Use Segmentation with Campaign Management to group contacts and prospects into targeted audiences. With Segmentation, you can:

  • Create targeted contact and prospect lists according to demographic and behavioral patterns or other include/exclude criteria.
  • Split segments into multiple lists and prioritize the segments.
  • Eliminate duplicates in lists.
  • Perform controlled and repeatable list pulls.
  • Create n-Select or random select segments for message or delivery testing.
  • Get counts for communications collateral before production.
  • Assign unique source codes to segments to effectively analyze an effort's success.
  • Copy segmentation jobs and purge inactive jobs.
  • Reuse query definitions for multiple campaigns.

Segmentation drives the criteria that will be used to select and segment those customers who will receive your marketing messages.
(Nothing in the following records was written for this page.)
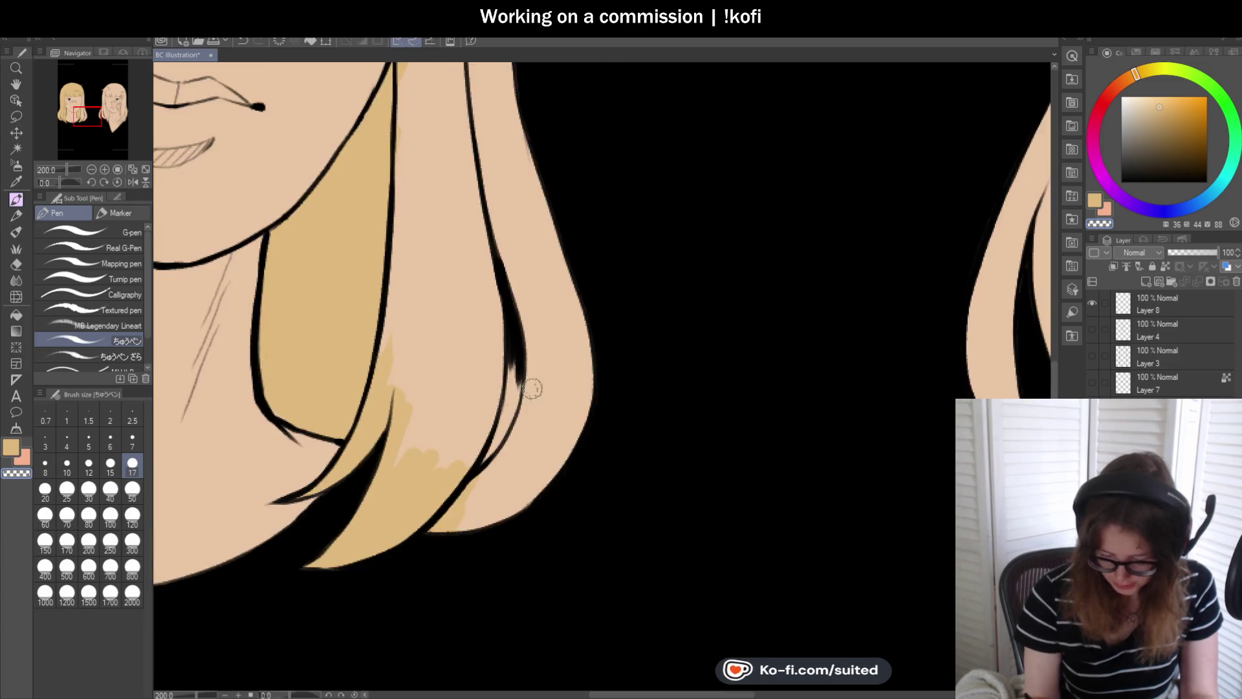
mouse_move(461, 494)
left_mouse_down()
mouse_move(507, 416)
mouse_move(516, 299)
mouse_move(493, 430)
mouse_move(477, 444)
left_mouse_up()
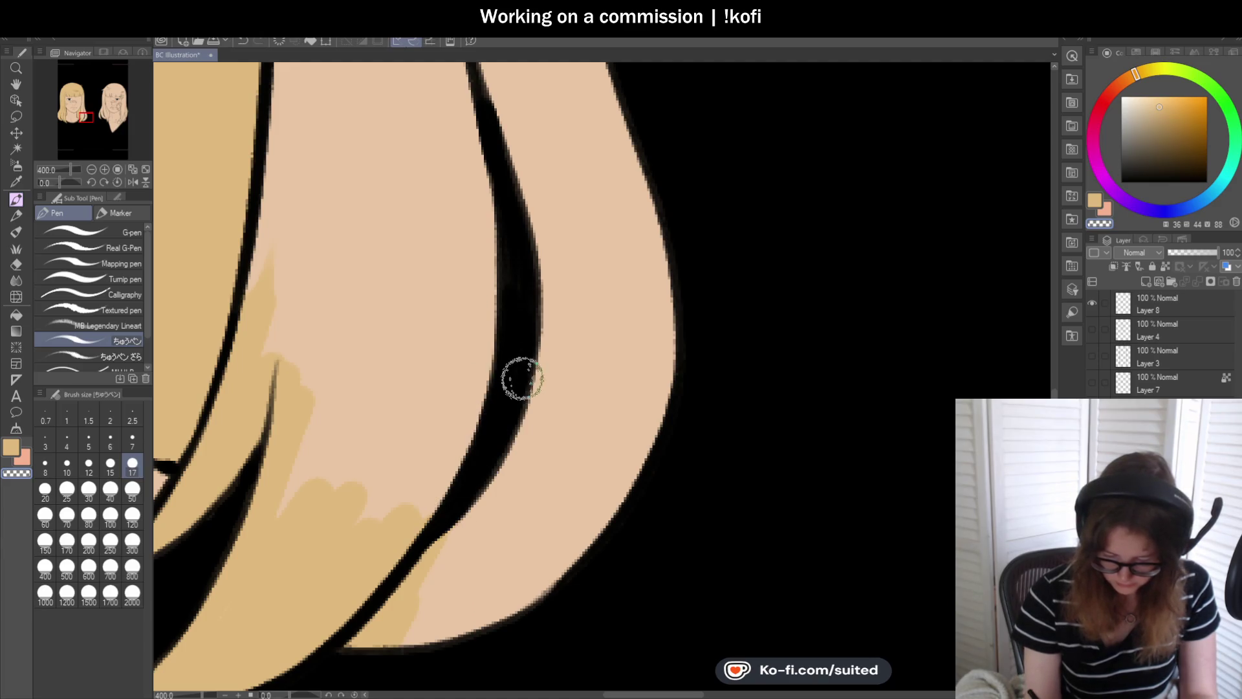
scroll(551, 436, "down", 2)
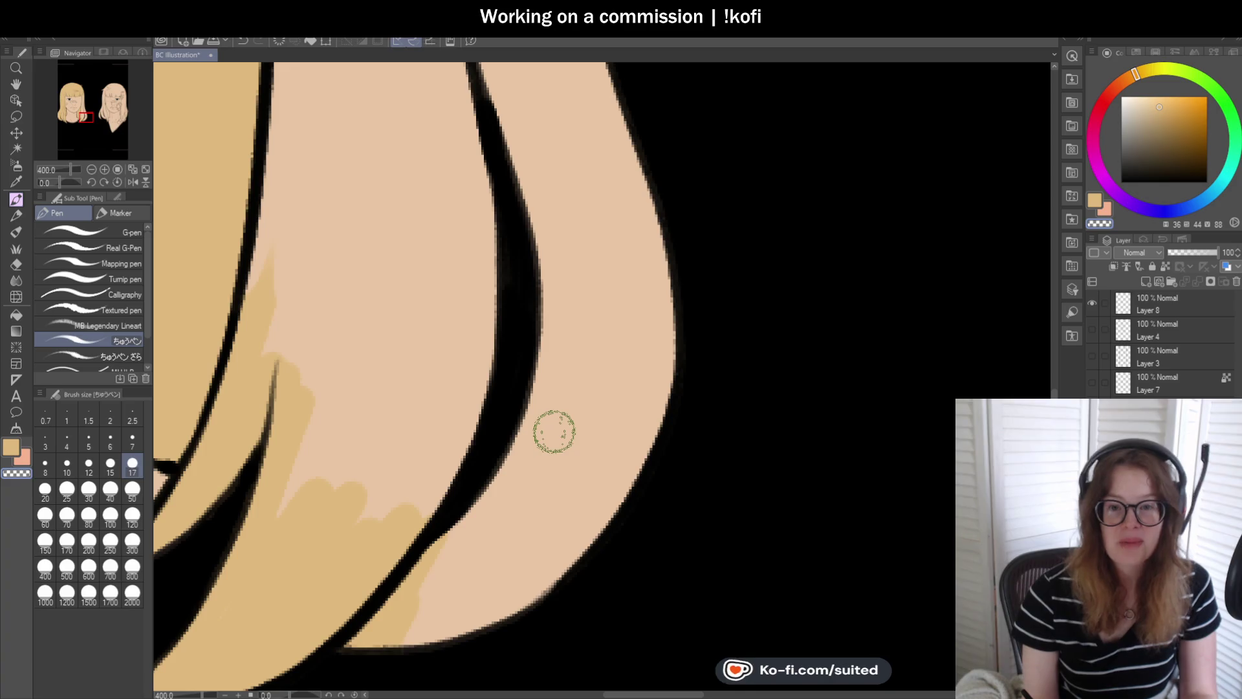
scroll(552, 432, "down", 2)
A segmentation job is a set of queries that are run in a specific order and result in the selection of the first occurrence of each matching record.

Segmentation data is prepared and run before the data is attached to its source code and the final output is generated. This allows for data criteria testing, test or dummy selects, or to get counts before the final list is prepared. Because the data can be purged and lists can be run again, you can continue to target your message.

Segmentation jobs have two levels of hierarchy:

  • The job - The job can have a universe query attached to it. It's not essential that a universe query be attached to a job.
  • The segment definition - The segment definition also has a query associated with it. This query is called the population query and contains the minute criteria needed to define which customers fall into which segments.

Do the following to create segmented lists:

  1. Create a segmentation job.
  2. Add, split, or delete segments.
  3. Populate the segments to create lists.